> [Opdrachtvereisten]
A) Schrijf uit de geselecteerde passage het gedeelte tussen "In Detroit Dealers" en "alle kanten uit." over, beide grenzen inbegrepen.
B) Beantwoord de volgende vragen aan de hand van de geselecteerde passage:
(i) Door welke twee muzikanten wordt in de showroom free jazz gespeeld?
(ii) Waardoor wordt de voorstelling volgens de passage gered?
(iii) Hoe lang duurt de documentaire waarmee Detroit Dealers pas echt begint?
C) Vertaal de volgende zin uit de geselecteerde passage naar het Engels: "Een bezoeker glijdt uit, maakt een nare smak en bezeert zich zó, dat ze moet worden afgevoerd."

> [Geselecteerde passage]
<<<<

In Detroit Dealers vermengt Wunderbaum een persoonlijk familieverhaal met de teloorgang van Detroit, ooit één van de meest invloedrijke industriële steden ter wereld, en filosofische overpeinzingen over de auto, als romantische metafoor van vooruitgang en de Amerikaanse Droom. De voorstelling zwalkt alle kanten uit.
Detroit Dealers is deels documentairefilm, jazzconcert, performance, spoken word poetry, rap battle, en theater. Deze overdosis aan ideeën is moeilijk te volgen, maar de voorstelling wordt gered door onverwachte muzikale virtuositeit.
Hoe ontregelend kan een theatervoorstelling beginnen? In de showroom van Automobielbedrijf Van Vloten gaan een drummer en saxofonist helemaal los in vlijmscherpte, opgefokte free jazz, terwijl twee Wunderbaumacteurs onderkoeld staan te swingen en het publiek de tribune beklimt. Een bezoeker glijdt uit, maakt een nare smak en bezeert zich zó, dat ze moet worden afgevoerd. De band blijft koelbloedig doorbeuken. Daarna begint Detroit Dealers pas echt, met een documentaire van 20 minuten.

>>>>

> [Geëxtraheerd materiaal]
<<<<

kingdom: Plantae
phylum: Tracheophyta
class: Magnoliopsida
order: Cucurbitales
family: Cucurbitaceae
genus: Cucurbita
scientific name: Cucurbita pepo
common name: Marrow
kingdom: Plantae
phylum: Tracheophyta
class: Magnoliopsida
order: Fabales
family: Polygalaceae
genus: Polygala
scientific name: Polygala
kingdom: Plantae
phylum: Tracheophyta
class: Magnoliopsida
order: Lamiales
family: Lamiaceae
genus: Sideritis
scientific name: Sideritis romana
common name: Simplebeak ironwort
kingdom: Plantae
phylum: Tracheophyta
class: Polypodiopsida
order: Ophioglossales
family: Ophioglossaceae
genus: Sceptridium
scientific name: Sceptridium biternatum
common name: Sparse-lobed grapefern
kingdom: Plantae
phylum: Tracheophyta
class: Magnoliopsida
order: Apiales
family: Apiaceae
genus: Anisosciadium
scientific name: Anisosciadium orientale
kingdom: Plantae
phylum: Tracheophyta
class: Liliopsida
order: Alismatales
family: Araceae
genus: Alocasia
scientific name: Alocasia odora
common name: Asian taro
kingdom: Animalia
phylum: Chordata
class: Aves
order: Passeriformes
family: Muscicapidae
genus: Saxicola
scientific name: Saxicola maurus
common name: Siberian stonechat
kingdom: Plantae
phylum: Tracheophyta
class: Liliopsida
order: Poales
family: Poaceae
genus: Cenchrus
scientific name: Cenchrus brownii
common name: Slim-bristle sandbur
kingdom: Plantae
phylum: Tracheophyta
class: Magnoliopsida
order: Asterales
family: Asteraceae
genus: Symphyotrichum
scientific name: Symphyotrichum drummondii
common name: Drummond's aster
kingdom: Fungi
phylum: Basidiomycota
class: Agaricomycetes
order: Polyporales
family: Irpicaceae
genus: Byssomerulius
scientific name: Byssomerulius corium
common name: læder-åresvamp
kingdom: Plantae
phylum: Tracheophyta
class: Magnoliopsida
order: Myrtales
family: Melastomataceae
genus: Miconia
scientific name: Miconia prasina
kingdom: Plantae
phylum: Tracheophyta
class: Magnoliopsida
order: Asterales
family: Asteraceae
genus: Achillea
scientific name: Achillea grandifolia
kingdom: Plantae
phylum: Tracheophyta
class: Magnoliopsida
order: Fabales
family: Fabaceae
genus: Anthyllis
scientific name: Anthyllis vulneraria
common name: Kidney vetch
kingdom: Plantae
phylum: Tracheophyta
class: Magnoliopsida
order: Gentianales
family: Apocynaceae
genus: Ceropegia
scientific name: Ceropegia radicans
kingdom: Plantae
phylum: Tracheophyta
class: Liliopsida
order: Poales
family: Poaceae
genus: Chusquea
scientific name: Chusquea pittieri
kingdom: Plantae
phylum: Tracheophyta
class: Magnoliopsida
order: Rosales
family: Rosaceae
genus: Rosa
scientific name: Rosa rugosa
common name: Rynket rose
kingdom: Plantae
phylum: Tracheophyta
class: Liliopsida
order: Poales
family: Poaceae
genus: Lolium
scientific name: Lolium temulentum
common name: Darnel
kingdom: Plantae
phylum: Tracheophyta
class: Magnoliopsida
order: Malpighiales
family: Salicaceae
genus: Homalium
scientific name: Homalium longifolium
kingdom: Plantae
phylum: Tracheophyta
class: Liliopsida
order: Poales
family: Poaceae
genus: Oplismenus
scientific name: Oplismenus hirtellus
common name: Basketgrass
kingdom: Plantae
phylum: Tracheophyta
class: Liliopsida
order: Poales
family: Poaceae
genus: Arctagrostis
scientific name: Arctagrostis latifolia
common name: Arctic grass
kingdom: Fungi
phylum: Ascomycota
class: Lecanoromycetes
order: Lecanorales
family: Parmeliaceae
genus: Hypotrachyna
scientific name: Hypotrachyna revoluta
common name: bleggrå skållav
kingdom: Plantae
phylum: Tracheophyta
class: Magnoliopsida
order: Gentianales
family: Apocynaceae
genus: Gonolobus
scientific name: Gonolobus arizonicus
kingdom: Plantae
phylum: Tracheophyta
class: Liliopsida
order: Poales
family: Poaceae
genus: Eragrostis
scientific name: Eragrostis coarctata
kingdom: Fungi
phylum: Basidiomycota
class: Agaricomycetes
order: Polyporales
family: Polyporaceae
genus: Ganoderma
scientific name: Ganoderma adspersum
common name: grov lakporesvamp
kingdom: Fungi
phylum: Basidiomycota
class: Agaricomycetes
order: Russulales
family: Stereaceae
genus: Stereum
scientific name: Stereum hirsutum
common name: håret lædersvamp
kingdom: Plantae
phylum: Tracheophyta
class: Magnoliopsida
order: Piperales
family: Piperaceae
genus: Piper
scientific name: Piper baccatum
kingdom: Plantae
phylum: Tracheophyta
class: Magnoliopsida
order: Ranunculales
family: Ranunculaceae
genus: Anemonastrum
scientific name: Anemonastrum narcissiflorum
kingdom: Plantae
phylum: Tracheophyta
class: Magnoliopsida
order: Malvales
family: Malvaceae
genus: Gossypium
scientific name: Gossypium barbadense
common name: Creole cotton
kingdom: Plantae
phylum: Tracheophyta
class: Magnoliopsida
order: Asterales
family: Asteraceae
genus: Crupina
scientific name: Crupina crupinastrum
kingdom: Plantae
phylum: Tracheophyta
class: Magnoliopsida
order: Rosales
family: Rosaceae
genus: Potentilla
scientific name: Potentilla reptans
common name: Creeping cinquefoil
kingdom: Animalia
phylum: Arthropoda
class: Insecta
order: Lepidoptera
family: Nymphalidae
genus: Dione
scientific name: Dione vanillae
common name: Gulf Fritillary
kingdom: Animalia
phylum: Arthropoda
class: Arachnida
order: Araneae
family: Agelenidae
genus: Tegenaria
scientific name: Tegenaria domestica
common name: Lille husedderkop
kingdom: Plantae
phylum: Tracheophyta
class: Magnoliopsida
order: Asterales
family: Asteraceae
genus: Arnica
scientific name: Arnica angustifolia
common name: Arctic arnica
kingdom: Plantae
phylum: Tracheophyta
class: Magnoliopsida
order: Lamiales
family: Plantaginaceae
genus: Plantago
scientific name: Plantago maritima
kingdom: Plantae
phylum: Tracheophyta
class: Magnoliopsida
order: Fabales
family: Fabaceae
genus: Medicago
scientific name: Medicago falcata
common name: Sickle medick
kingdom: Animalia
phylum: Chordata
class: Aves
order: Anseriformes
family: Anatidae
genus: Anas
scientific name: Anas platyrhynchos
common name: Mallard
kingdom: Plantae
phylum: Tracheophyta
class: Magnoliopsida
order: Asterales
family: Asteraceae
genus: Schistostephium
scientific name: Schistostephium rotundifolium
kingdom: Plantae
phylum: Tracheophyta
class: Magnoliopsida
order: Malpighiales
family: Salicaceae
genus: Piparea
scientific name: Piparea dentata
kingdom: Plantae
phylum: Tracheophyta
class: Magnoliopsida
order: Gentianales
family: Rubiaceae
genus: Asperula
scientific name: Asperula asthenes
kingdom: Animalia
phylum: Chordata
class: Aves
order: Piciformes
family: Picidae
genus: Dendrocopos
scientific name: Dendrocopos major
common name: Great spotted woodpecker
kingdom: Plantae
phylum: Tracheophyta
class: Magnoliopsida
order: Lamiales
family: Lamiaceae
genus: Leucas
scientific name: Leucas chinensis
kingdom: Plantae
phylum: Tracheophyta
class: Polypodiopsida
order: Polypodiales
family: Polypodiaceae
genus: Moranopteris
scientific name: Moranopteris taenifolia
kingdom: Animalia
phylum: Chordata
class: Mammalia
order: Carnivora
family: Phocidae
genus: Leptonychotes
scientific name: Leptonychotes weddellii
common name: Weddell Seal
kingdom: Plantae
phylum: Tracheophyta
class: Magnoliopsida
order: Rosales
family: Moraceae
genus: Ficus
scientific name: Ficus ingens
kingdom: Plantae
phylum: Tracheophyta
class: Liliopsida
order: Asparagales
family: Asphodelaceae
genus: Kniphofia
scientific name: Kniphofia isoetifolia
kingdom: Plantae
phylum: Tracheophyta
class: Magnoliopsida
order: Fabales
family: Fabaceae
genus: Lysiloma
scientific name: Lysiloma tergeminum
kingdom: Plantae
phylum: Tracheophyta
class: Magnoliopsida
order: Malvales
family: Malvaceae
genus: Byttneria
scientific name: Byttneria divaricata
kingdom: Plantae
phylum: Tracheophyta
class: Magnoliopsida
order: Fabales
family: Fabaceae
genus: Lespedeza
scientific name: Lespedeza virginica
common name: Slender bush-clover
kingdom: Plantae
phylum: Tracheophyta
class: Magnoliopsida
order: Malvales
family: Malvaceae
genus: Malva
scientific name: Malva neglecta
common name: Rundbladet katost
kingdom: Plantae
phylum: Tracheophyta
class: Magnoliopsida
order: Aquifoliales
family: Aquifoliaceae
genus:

>>>>

> [Antwoorden per opdracht]
A)
In Detroit Dealers vermengt Wunderbaum een persoonlijk familieverhaal met de teloorgang van Detroit, ooit één van de meest invloedrijke industriële steden ter wereld, en filosofische overpeinzingen over de auto, als romantische metafoor van vooruitgang en de Amerikaanse Droom. De voorstelling zwalkt alle kanten uit.

B)
(i) Een drummer en een saxofonist.
(ii) Door onverwachte muzikale virtuositeit.
(iii) Twintig minuten.

C) A visitor slips, takes a nasty fall and is hurt so badly that she has to be carried off.